Страх рос с каждым метром, наваливался неодолимо и тяжко, сминал волю, лишал сил. И когда осталось пройти последние десятка три метров, Пименову изменила выдержка. Он пригнулся и на глазах у всех побежал. Он понимал, что со стороны он похож на дворнягу, поджавшую хвост. Он ненавидел себя, но сделать ничего не мог. Мчался с вытаращенными глазами и раскрытым ртом. Пот заливал глаза, не хватало воздуха, и силы в ногах осталось только на то, чтобы убежать с шоссе под укрытие берез, оказаться среди своих и доложить подполковнику об ультиматуме немцев.

Потом Пименов опустился на землю, привалился спиной к стволу березы и удивился, что снова видит бесконечность скованного лазурью неба.

«Обошли с фланга», — с отчаянием подумал Барташов.

— Лейтенанта Нищету ко мне! — крикнул он и поглядел на пригорок, где за веселыми березками расположился медсанбат. Там было тихо, но тишине нельзя было верить. Может быть, немцы уже вышли к медсанбату и только ждут сигнала, чтобы перебить охрану, санитаров, раненых и горстку разведчиков, которых он послал вместе с Ореховым.

Когда подполковник приказал Нищете идти с разведчиками к медсанбату, лейтенант растерянно крутнул головой и сказал, что под его командой осталось всего три человека. Двух — сержанта Харитошкина и Попелышко, он еще в самом начале отправил на прикрытие левого фланга. Пока их разыщешь в ельнике, бой кончится…

Барташов скрипнул зубами и приказал лейтенанту идти с теми, кто есть у него под рукой. Время, назначенное ультиматумом, убегало, как вода из дырявого котелка.

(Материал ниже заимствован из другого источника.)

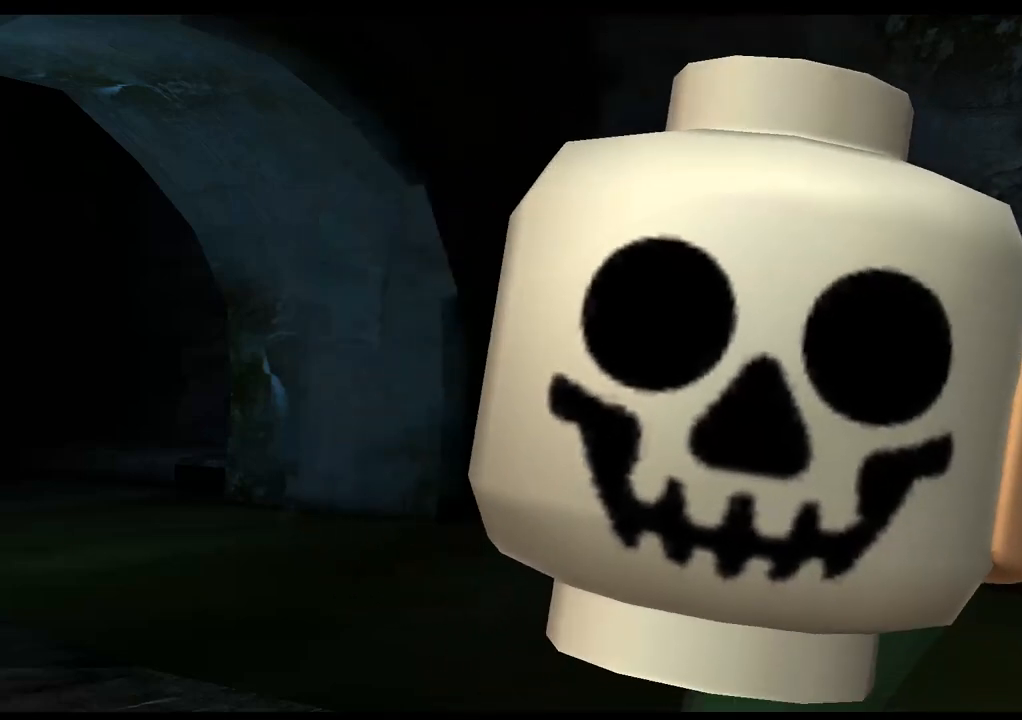
{"buttons": [], "left_stick": "center", "right_stick": "center", "events": []}
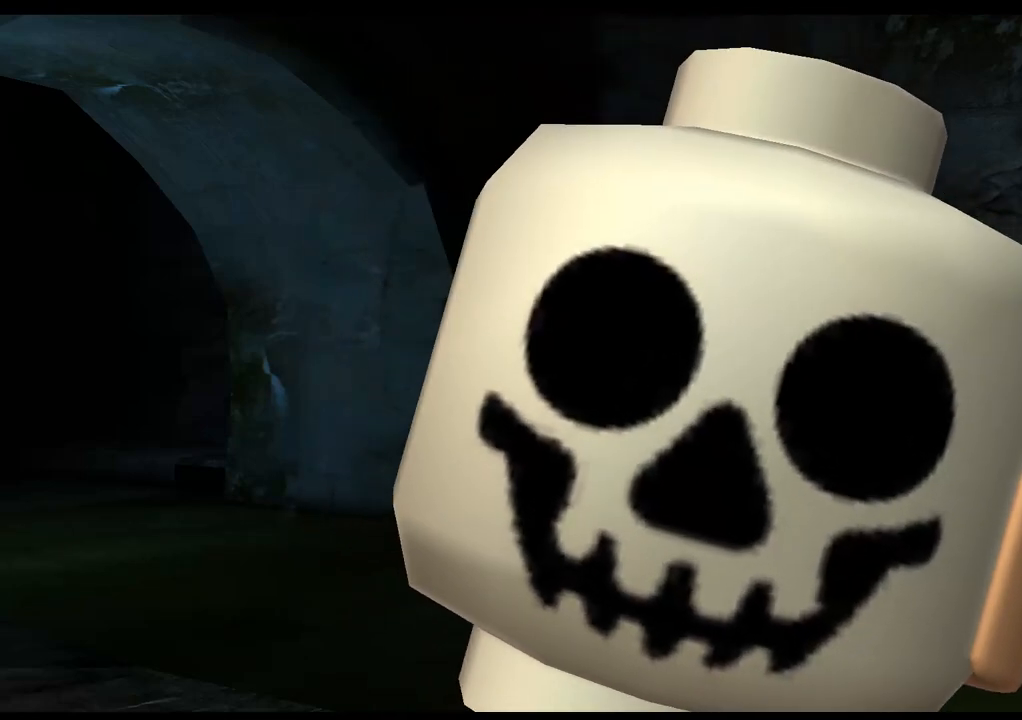
{"buttons": [], "left_stick": "center", "right_stick": "center", "events": [[233, "CROSS", "down"], [400, "CROSS", "up"]]}
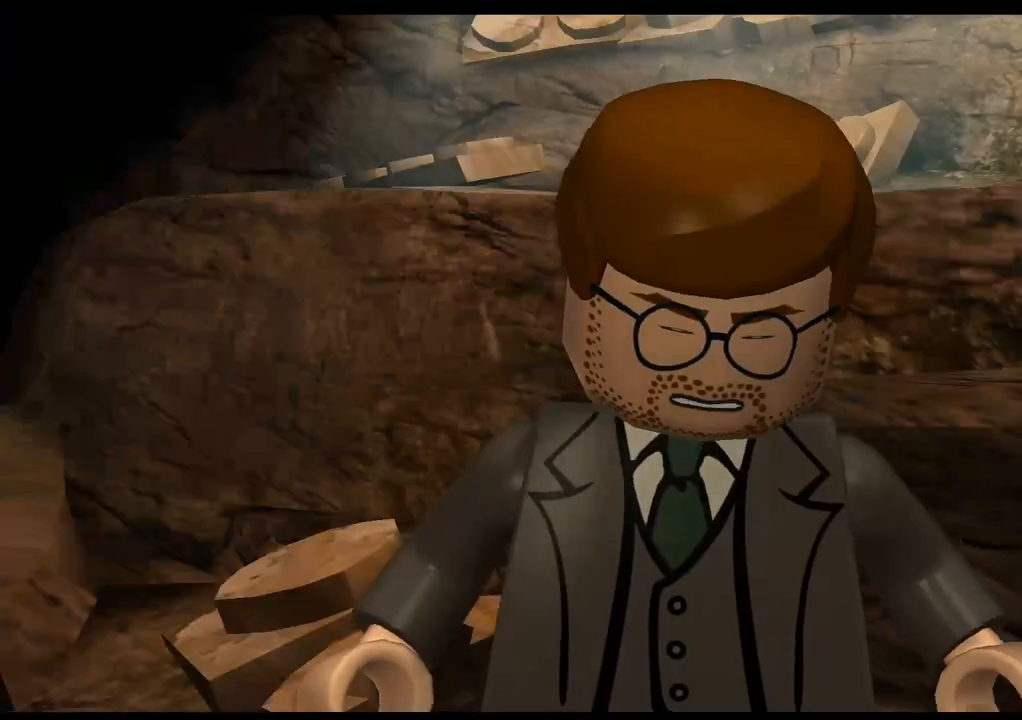
{"buttons": [], "left_stick": "center", "right_stick": "center", "events": [[200, "CROSS", "down"], [333, "CROSS", "up"]]}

Нищета побежал к медсанбату.

Срок ультиматума истекал. Осталось три минуты. За эти минуты подполковник Барташов должен был решить: спасать медсанбат, пропустив немцев по шоссе, или встретить их огнем, наверняка зная, что автоматчики ударят по медсанбату.

Десяток разведчиков да санитары с винтовками не устоят против эсэсовских головорезов. А если и устоят, то автоматные очереди и пулеметы начнут бить по брезентовым палаткам, прошивать все живое, добивать беспомощных.

Ракет у подполковника не было, но три одиночных выстрела он мог дать.

Где же застряла подмога?

Барташов перехватил настороженный взгляд Пименова и невольно поглядел на часы. Когда минутная стрелка достигла приметной черточки на циферблате, Петр Михайлович до боли стиснул кулаки и громко крикнул:

— Передать по цепи! Подготовиться к отражению атаки противника!

По жиденькой цепочке людей разноголосым эхом откликнулись слова командира полка.

Теперь немцы атаковали по всем правилам. Из-за поворота, гулко и часто стреляя из пушек, выползли три танка. За ними, сбиваясь под прикрытие стальных корпусов, вывалила пехота… Пулеметы усилили огонь по пригорку. Пули срезали ветки, обдирали стволы, ложились прицельнее.

Торопливо захлопали сорокапятки, которые Барташов приказал выкатить на прямую наводку. Они успели подбить один танк и были подавлены огнем.

Танков Барташов не боялся. Он знал, что им не одолеть болотистый ручей, пока не будет восстановлен мост. Огонь танковых пушек причинял потери, но когда атакующие немцы приблизятся к линии обороны, танки вынуждены будут замолчать.

Подполковник Барташов со страхом вслушивался в грохот орудийных разрывов, то и дело оглядываясь в сторону медсанбата. Пока там стрельбы не было.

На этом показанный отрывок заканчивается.